Sunday, April 29, 2007

On Keeping House

I grew up disdaining housework. Thought it was something smart girls could do without. After all, what gains you acclaim in the world: a tidy house, or a successful career? The ability to cook, or multiple degrees? Nurturing other people, or writing prose to last the ages?

Since my parents felt similarly, I grew up with a lot of books and intellectual discussions but a disorganized environment. I channeled my feelings of domestic inferiority into elitism. Sure, my friends' houses were spotless, and their yards were pristine, but did their parents understand differential equations? I think not.
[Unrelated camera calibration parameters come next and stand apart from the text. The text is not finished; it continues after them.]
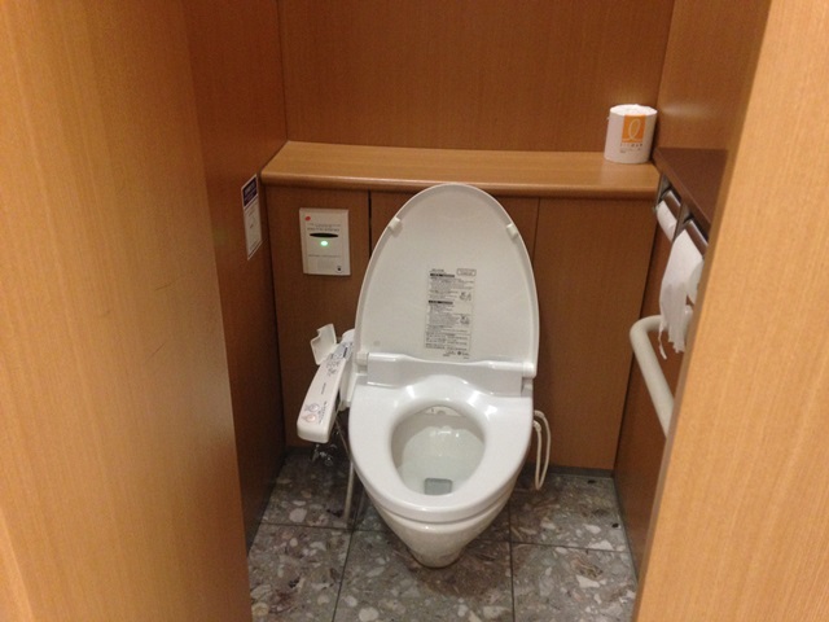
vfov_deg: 42.9
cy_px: 311
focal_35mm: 33
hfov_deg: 55.4
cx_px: 414
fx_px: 790
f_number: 2.4
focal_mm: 4.12
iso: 250
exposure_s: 1/20
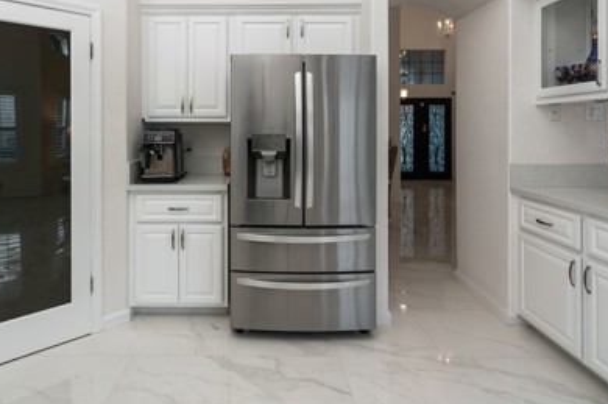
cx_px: 274
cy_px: 129
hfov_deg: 76.0
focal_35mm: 23
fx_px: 388
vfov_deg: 53.7
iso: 320
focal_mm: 14
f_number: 6.3
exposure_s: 1/30
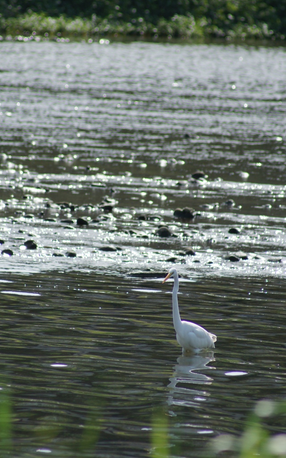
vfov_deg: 4.6
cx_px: 138
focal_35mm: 460
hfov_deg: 2.9
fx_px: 5738
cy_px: 229
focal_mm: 300
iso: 160
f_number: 5.6
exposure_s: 1/1000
In my twenties, armed with my liberal arts degree, I felt the joy and freedom of low-paying jobs, unstable relationships, and moving from apartment to apartment every year. But somehow I managed to pull it together and get into grad school, move to idyllic College Town, and meet the man who became Mr. Flossie. We bought an intimidatingly beautiful house.

Still, I was living mostly in my head. Especially when I studied for my comprehensive exams, I neglected my laundry, threw up my hands about insoluble problems like painted-shut windows, allowed giant dust-and-cat-hair bunnies to accumulate, tried not to look at the yard, and felt strange yearnings to throw dinner parties and pick out curtains. And the day after my comprehensive exams, I wondered, "Is this how I want to be, always?"

But it's not OK to want to keep house, right? Doesn't it imply that I'm content with taking a supporting role in the real work of the world? That's what I grew up believing. But now I suspect that a physical place where one can feel calm, unchaotic, and organized could translate into a mental place of those qualities as well.

Now to start figuring out how the hell to do it.